═══ EXERCISE DATA ═══

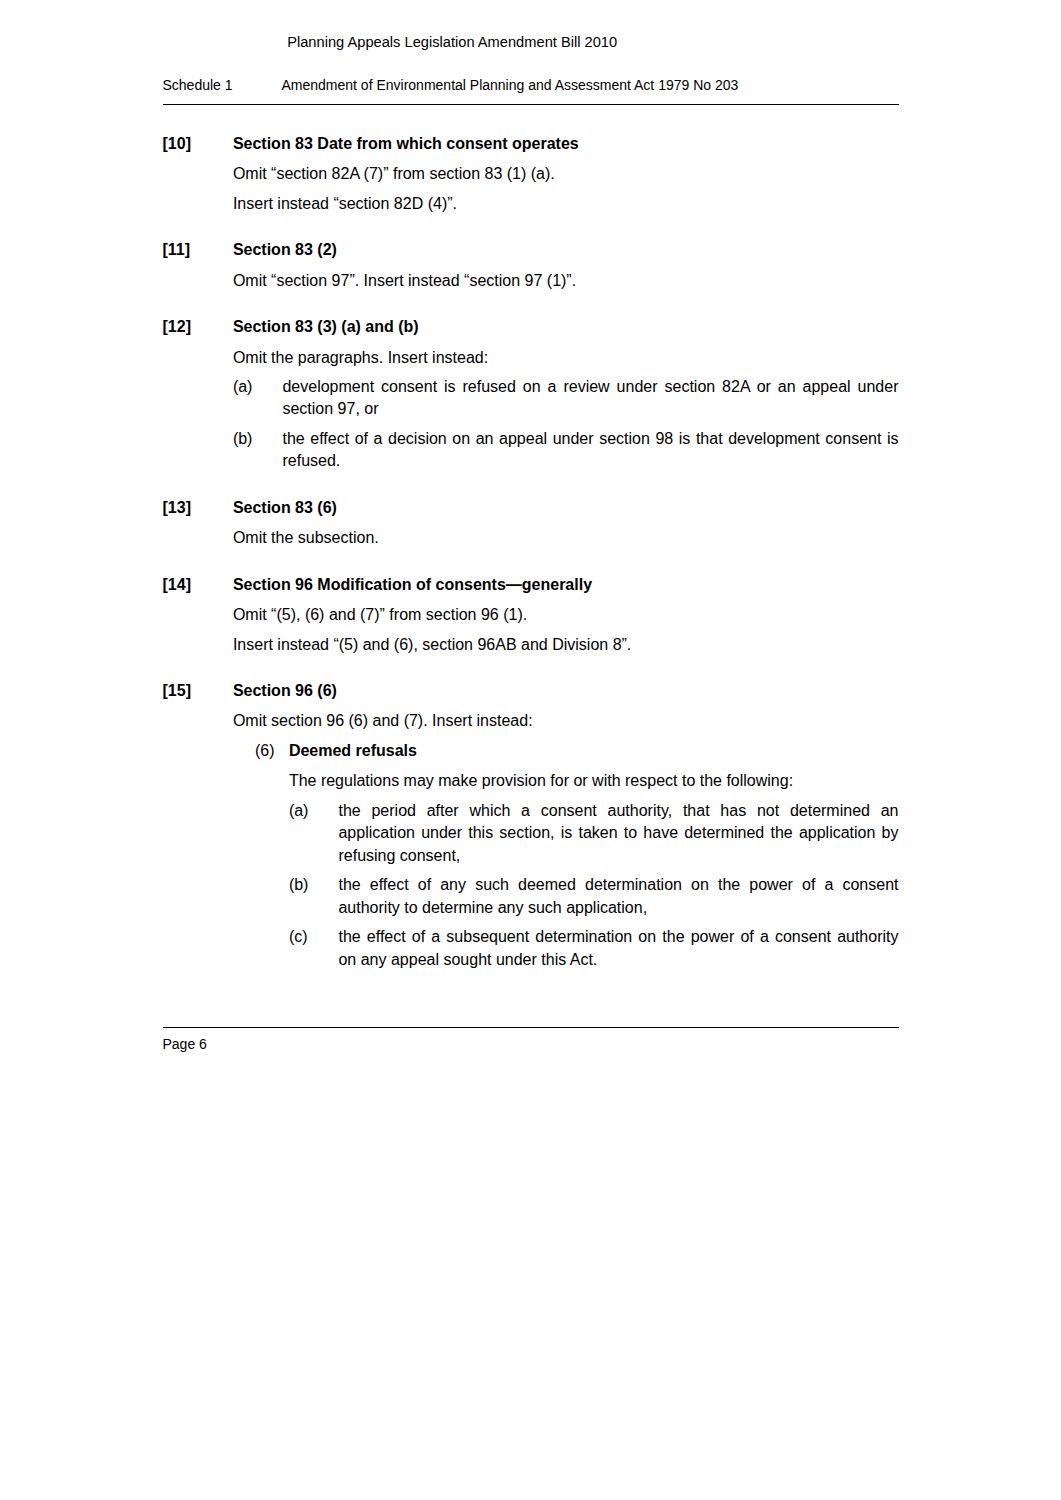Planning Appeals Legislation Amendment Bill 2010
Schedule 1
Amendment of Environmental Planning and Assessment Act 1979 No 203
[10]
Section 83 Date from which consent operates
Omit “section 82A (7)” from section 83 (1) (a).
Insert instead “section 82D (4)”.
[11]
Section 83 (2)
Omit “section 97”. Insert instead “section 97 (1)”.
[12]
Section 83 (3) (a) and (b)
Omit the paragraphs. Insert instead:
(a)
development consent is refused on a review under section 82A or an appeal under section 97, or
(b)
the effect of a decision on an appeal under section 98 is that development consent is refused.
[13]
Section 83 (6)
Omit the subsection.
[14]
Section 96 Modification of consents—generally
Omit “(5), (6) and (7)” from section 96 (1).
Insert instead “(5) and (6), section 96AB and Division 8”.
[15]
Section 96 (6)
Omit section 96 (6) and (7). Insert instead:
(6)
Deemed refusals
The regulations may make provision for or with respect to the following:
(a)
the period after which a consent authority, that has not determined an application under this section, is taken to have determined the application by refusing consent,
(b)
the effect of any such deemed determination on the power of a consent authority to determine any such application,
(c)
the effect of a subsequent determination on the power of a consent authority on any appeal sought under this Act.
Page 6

═══
═══ EXERCISE DATA ═══

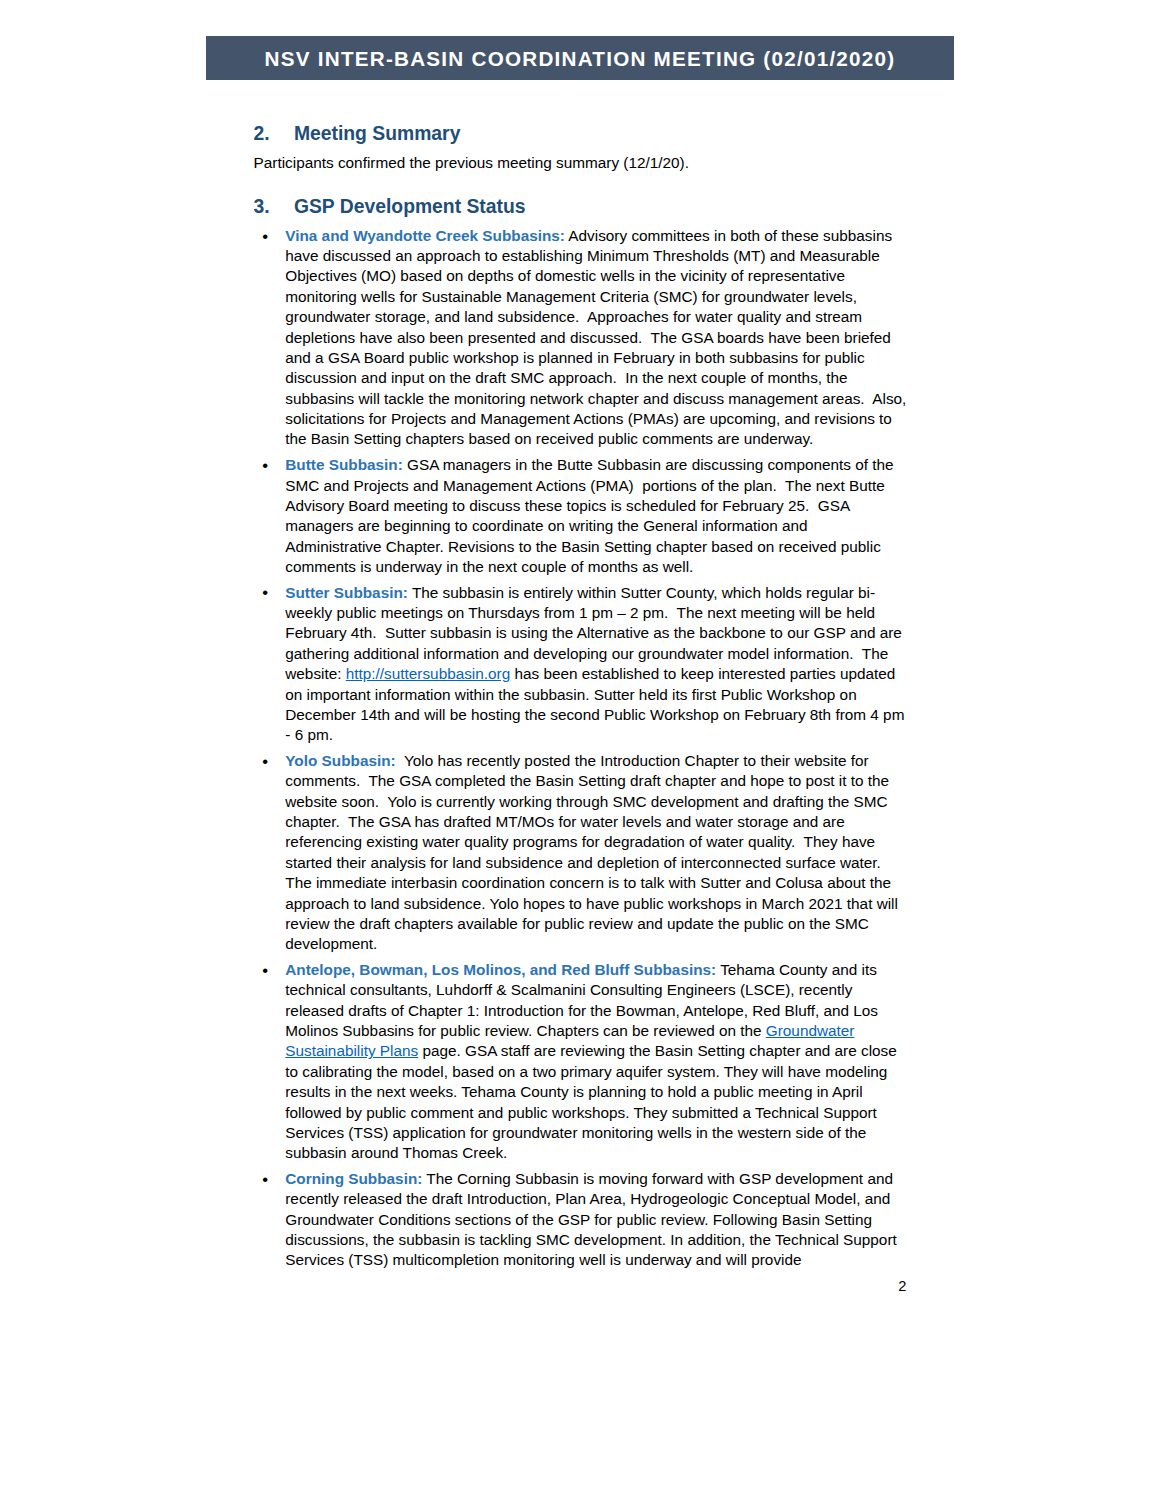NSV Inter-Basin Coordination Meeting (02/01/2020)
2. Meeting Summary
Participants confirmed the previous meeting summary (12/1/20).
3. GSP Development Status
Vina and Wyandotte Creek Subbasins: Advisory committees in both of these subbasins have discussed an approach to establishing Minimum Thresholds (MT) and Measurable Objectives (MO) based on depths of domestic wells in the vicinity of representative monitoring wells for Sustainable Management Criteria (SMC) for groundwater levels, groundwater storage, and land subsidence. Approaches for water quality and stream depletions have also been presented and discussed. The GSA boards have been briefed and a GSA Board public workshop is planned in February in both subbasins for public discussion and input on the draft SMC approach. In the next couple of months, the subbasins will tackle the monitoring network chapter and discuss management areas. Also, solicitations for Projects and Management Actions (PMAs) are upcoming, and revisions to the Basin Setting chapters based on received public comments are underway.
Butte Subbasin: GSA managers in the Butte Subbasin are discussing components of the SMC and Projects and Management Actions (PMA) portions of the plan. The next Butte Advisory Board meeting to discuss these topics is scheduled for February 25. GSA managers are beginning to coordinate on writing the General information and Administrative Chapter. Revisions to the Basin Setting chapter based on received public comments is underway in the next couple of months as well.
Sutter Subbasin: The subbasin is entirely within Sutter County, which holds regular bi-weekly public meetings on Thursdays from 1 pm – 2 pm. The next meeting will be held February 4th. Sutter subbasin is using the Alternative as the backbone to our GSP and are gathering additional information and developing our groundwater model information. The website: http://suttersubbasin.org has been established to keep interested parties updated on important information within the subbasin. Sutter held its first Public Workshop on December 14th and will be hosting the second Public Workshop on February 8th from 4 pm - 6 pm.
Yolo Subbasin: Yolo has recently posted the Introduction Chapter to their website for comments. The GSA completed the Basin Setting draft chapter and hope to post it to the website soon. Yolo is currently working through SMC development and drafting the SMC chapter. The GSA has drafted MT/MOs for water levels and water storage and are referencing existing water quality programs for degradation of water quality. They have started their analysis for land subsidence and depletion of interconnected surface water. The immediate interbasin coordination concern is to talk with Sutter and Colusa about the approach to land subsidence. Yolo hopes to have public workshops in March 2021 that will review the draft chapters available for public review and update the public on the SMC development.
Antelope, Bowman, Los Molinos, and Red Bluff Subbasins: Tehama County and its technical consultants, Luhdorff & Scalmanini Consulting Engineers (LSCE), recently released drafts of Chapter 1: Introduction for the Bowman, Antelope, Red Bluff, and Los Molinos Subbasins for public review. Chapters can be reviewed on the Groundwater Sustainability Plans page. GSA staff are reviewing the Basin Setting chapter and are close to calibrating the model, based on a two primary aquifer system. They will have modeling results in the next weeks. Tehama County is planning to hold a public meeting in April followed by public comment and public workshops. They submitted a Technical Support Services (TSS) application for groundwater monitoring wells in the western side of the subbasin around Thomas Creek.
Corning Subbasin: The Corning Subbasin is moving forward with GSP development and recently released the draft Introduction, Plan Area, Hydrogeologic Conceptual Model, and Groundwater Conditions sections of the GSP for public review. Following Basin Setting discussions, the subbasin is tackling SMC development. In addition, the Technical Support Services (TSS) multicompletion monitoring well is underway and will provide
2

═══

— DIRECTIONS —
Every line of the data above that includes "this" should be listed.

— WORKED SOLUTION —
the period after which a consent authority, that has not determined an application under this section, is taken to have determined the application by refusing consent,
the effect of a subsequent determination on the power of a consent authority on any appeal sought under this Act.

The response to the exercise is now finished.